Try to avoid this if possible, because although they are quite different from centipedes which can bite, millipedes do have defensive mechanisms of their own, which means that it is safest to handle them wearing thin, disposable gloves. This is because they produce an irritating liquid, which may also stain your hands. You also need to be careful that your millipedes does not fall to the floor. When picking it up, always scoop it up from beneath, and do not be surprised if it curls up for a time.


Sexing these invertebrates is possible, and often the easiest way to do this is to transfer them to a clean plastic container. Look closely from beneath at the head end of the millipede, and count back to the seventh segment. If the legs here appear missing, then you have a male. These particular legs have been modified into a pair of claspers, which are not used for walking purposes.

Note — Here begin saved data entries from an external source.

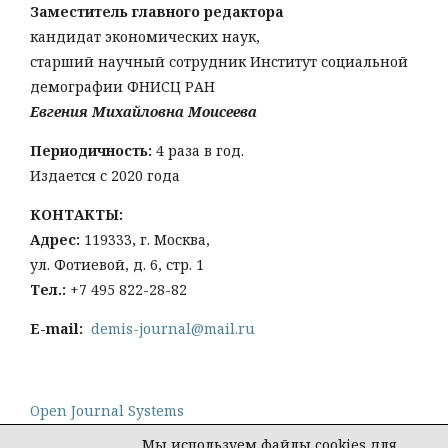
Заместитель главного редактора
кандидат экономических наук,
старший научный сотрудник Институт социальной
демографии ФНИСЦ РАН
Евгения Михайловна Моисеева
Периодичность:
4 раза в год.
Издается с 2020 года
КОНТАКТЫ:
Адрес:
119333, г. Москва,
ул. Фотиевой, д. 6, стр. 1
Тел
.:
+7 495 822-28-82
E-mail:
demis-journal@mail.ru
Open Journal Systems
Мы используем файлы cookies для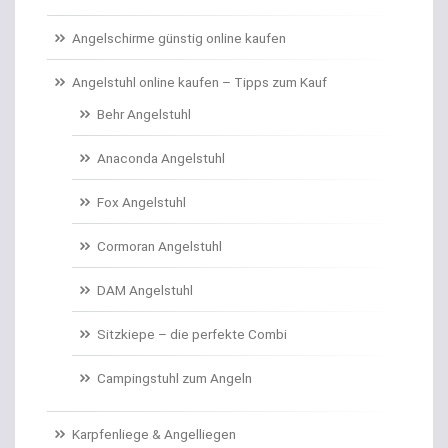
Carp Care
Angelschirme günstig online kaufen
Castingsport
Angelstuhl online kaufen – Tipps zum Kauf
Behr Angelstuhl
Chatterbaits / Spinnerbaits
Anaconda Angelstuhl
Cheburashka Bleie
Fox Angelstuhl
Combos Rute/Rolle
Cormoran Angelstuhl
Daypacks
DAM Angelstuhl
Distance Inline Lead
Sitzkiepe – die perfekte Combi
Doppelhaken/Ryderhaken lose
Campingstuhl zum Angeln
Doppelwirbel
Karpfenliege & Angelliegen
Doradenhaken gebunden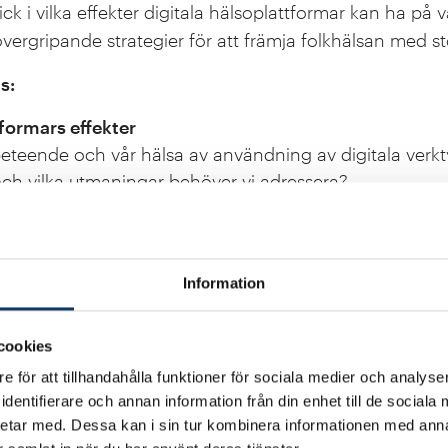
ck i vilka effekter digitala hälsoplattformar kan ha på v
vergripande strategier för att främja folkhälsan med stö
s:
tformars effekter
beteende och vår hälsa av användning av digitala verkt
 och vilka utmaningar behöver vi adressera?
ch prevention mot ohälsa
ar precisionshälsa för att förekomma sjukdomar och för
 Sverige utveckla för att ligga i framkant och r dra maxi
Information
görare?
plementering
cookies
 implementeringar av ny teknologi på hälso-området 
e för att tillhandahålla funktioner för sociala medier och analyser
vägleda framtida initiativ?
dentifierare och annan information från din enhet till de social
etar med. Dessa kan i sin tur kombinera informationen med ann
iskutera dessa frågor tillsammans med er.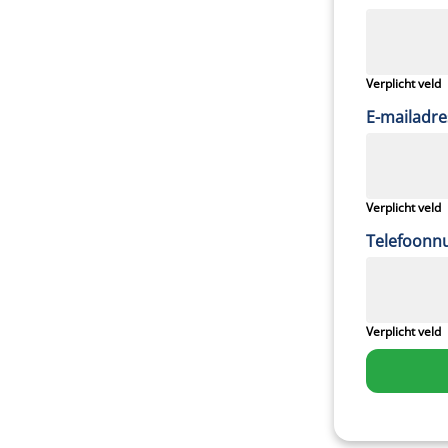
Verplicht veld
E-mailadre
Verplicht veld
Telefoon
Verplicht veld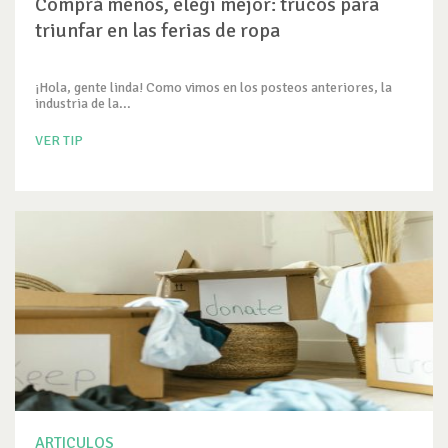
Comprá menos, elegí mejor: trucos para
triunfar en las ferias de ropa
¡Hola, gente linda! Como vimos en los posteos anteriores, la
industria de la...
VER TIP
ARTICULOS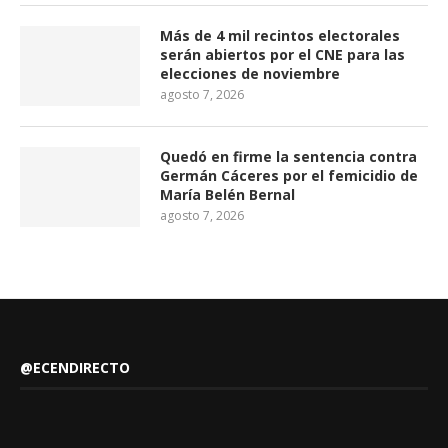
Más de 4 mil recintos electorales
serán abiertos por el CNE para las
elecciones de noviembre
agosto 7, 2026
Quedó en firme la sentencia contra
Germán Cáceres por el femicidio de
María Belén Bernal
agosto 7, 2026
@ECENDIRECTO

Courtship entails the male vibrating his legs to attract the female, so they lie down together and vibrate their legs. A receptive female will then lift her body, and the pair entwine, with the male clasping her as a prelude to mating.

All millipedes lay eggs, which are buried in the substrate, and in some cases, the female may actually stay in the proximity of the eggs, guarding them until they hatch a few weeks later. The young are tiny at this stage when they emerge from the eggs, but then grow quite quickly.

At first, there is only one pair of legs rather than two on each segment of the body, but as they moult and develop additional segments, so they start to develop their more usual pattern of growth. They will remain pale in colour for some months, becoming mature at between one and two years of age. Avoid disturbing them when they are moulting as their bodies are soft and very susceptible to injury.

Oak leaves are a very useful addition to the diet, particularly for rearing purposes, as they provide a source of chitin which forms the hard outer casing of these invertebrates.

Millipedes are surprisingly long-lived creatures, and it is possible for them to live for as long as a decade. There have been some reports of Vietnamese rainbow millipedes (Aulacobolus rubropunctatus) dying soon after breeding though.